Top of STUDY MATERIAL
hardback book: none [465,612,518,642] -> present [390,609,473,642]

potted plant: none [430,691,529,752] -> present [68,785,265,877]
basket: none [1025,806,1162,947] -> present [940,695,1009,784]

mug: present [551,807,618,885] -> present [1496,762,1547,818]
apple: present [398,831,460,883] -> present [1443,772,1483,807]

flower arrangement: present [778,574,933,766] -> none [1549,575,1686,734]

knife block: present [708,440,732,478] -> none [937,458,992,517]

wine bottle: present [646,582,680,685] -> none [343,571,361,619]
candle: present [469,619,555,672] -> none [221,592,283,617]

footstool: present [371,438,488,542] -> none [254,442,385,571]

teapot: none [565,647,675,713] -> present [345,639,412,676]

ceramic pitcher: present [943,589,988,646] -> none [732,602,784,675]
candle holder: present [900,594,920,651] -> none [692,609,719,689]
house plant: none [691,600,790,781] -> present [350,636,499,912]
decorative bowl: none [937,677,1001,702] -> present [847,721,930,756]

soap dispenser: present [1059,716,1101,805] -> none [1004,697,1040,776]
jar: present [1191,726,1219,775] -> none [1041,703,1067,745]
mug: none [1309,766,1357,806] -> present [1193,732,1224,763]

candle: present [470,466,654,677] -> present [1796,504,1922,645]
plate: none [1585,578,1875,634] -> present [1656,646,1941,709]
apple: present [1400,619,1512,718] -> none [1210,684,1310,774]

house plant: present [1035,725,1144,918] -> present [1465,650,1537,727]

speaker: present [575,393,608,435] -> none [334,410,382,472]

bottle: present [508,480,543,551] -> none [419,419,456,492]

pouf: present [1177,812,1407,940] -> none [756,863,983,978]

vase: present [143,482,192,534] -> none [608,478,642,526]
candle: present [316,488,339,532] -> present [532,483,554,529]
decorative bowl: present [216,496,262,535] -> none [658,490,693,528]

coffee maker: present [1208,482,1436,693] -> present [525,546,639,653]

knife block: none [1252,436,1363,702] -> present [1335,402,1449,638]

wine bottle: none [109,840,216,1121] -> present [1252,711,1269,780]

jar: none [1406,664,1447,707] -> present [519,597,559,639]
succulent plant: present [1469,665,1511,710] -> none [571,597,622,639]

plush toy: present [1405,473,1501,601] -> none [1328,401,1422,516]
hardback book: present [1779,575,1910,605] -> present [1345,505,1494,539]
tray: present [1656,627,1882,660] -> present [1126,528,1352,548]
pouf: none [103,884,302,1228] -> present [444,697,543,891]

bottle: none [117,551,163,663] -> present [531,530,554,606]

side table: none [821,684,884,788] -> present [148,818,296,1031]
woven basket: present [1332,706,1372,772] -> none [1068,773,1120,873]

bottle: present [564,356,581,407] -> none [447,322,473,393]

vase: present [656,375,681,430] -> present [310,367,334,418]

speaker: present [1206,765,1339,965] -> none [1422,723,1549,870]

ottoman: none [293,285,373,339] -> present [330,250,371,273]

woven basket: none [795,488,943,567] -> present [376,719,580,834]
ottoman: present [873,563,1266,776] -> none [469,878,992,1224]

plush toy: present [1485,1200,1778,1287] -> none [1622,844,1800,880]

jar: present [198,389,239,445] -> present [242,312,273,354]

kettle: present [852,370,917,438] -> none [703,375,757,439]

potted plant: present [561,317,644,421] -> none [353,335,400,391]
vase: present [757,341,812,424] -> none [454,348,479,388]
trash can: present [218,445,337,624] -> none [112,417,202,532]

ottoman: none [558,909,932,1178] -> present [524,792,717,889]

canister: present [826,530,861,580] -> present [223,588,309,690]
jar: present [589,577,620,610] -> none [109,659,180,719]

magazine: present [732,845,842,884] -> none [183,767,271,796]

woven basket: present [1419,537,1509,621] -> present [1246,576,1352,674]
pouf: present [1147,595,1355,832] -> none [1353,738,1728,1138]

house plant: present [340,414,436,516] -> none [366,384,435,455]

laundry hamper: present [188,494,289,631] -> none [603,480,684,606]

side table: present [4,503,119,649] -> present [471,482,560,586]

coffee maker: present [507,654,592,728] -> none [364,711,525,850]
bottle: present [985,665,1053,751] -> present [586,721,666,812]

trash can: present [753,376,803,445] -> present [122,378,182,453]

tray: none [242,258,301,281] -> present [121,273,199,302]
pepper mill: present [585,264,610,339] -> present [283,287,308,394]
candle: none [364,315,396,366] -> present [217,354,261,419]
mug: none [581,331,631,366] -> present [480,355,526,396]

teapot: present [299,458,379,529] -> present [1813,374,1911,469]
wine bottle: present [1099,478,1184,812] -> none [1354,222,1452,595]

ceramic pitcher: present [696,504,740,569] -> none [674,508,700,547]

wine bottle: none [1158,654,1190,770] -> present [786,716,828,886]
Bottom of STUDY MATERIAL
### WHAT NEEDS TO BE DONE
For each record above, print an exact copy.

### TASK ANSWER
hardback book: none [465,612,518,642] -> present [390,609,473,642]

potted plant: none [430,691,529,752] -> present [68,785,265,877]
basket: none [1025,806,1162,947] -> present [940,695,1009,784]

mug: present [551,807,618,885] -> present [1496,762,1547,818]
apple: present [398,831,460,883] -> present [1443,772,1483,807]

flower arrangement: present [778,574,933,766] -> none [1549,575,1686,734]

knife block: present [708,440,732,478] -> none [937,458,992,517]

wine bottle: present [646,582,680,685] -> none [343,571,361,619]
candle: present [469,619,555,672] -> none [221,592,283,617]

footstool: present [371,438,488,542] -> none [254,442,385,571]

teapot: none [565,647,675,713] -> present [345,639,412,676]

ceramic pitcher: present [943,589,988,646] -> none [732,602,784,675]
candle holder: present [900,594,920,651] -> none [692,609,719,689]
house plant: none [691,600,790,781] -> present [350,636,499,912]
decorative bowl: none [937,677,1001,702] -> present [847,721,930,756]

soap dispenser: present [1059,716,1101,805] -> none [1004,697,1040,776]
jar: present [1191,726,1219,775] -> none [1041,703,1067,745]
mug: none [1309,766,1357,806] -> present [1193,732,1224,763]

candle: present [470,466,654,677] -> present [1796,504,1922,645]
plate: none [1585,578,1875,634] -> present [1656,646,1941,709]
apple: present [1400,619,1512,718] -> none [1210,684,1310,774]

house plant: present [1035,725,1144,918] -> present [1465,650,1537,727]

speaker: present [575,393,608,435] -> none [334,410,382,472]

bottle: present [508,480,543,551] -> none [419,419,456,492]

pouf: present [1177,812,1407,940] -> none [756,863,983,978]

vase: present [143,482,192,534] -> none [608,478,642,526]
candle: present [316,488,339,532] -> present [532,483,554,529]
decorative bowl: present [216,496,262,535] -> none [658,490,693,528]

coffee maker: present [1208,482,1436,693] -> present [525,546,639,653]

knife block: none [1252,436,1363,702] -> present [1335,402,1449,638]

wine bottle: none [109,840,216,1121] -> present [1252,711,1269,780]

jar: none [1406,664,1447,707] -> present [519,597,559,639]
succulent plant: present [1469,665,1511,710] -> none [571,597,622,639]

plush toy: present [1405,473,1501,601] -> none [1328,401,1422,516]
hardback book: present [1779,575,1910,605] -> present [1345,505,1494,539]
tray: present [1656,627,1882,660] -> present [1126,528,1352,548]
pouf: none [103,884,302,1228] -> present [444,697,543,891]

bottle: none [117,551,163,663] -> present [531,530,554,606]

side table: none [821,684,884,788] -> present [148,818,296,1031]
woven basket: present [1332,706,1372,772] -> none [1068,773,1120,873]

bottle: present [564,356,581,407] -> none [447,322,473,393]

vase: present [656,375,681,430] -> present [310,367,334,418]

speaker: present [1206,765,1339,965] -> none [1422,723,1549,870]

ottoman: none [293,285,373,339] -> present [330,250,371,273]

woven basket: none [795,488,943,567] -> present [376,719,580,834]
ottoman: present [873,563,1266,776] -> none [469,878,992,1224]

plush toy: present [1485,1200,1778,1287] -> none [1622,844,1800,880]

jar: present [198,389,239,445] -> present [242,312,273,354]

kettle: present [852,370,917,438] -> none [703,375,757,439]

potted plant: present [561,317,644,421] -> none [353,335,400,391]
vase: present [757,341,812,424] -> none [454,348,479,388]
trash can: present [218,445,337,624] -> none [112,417,202,532]

ottoman: none [558,909,932,1178] -> present [524,792,717,889]

canister: present [826,530,861,580] -> present [223,588,309,690]
jar: present [589,577,620,610] -> none [109,659,180,719]

magazine: present [732,845,842,884] -> none [183,767,271,796]

woven basket: present [1419,537,1509,621] -> present [1246,576,1352,674]
pouf: present [1147,595,1355,832] -> none [1353,738,1728,1138]

house plant: present [340,414,436,516] -> none [366,384,435,455]

laundry hamper: present [188,494,289,631] -> none [603,480,684,606]

side table: present [4,503,119,649] -> present [471,482,560,586]

coffee maker: present [507,654,592,728] -> none [364,711,525,850]
bottle: present [985,665,1053,751] -> present [586,721,666,812]

trash can: present [753,376,803,445] -> present [122,378,182,453]

tray: none [242,258,301,281] -> present [121,273,199,302]
pepper mill: present [585,264,610,339] -> present [283,287,308,394]
candle: none [364,315,396,366] -> present [217,354,261,419]
mug: none [581,331,631,366] -> present [480,355,526,396]

teapot: present [299,458,379,529] -> present [1813,374,1911,469]
wine bottle: present [1099,478,1184,812] -> none [1354,222,1452,595]

ceramic pitcher: present [696,504,740,569] -> none [674,508,700,547]

wine bottle: none [1158,654,1190,770] -> present [786,716,828,886]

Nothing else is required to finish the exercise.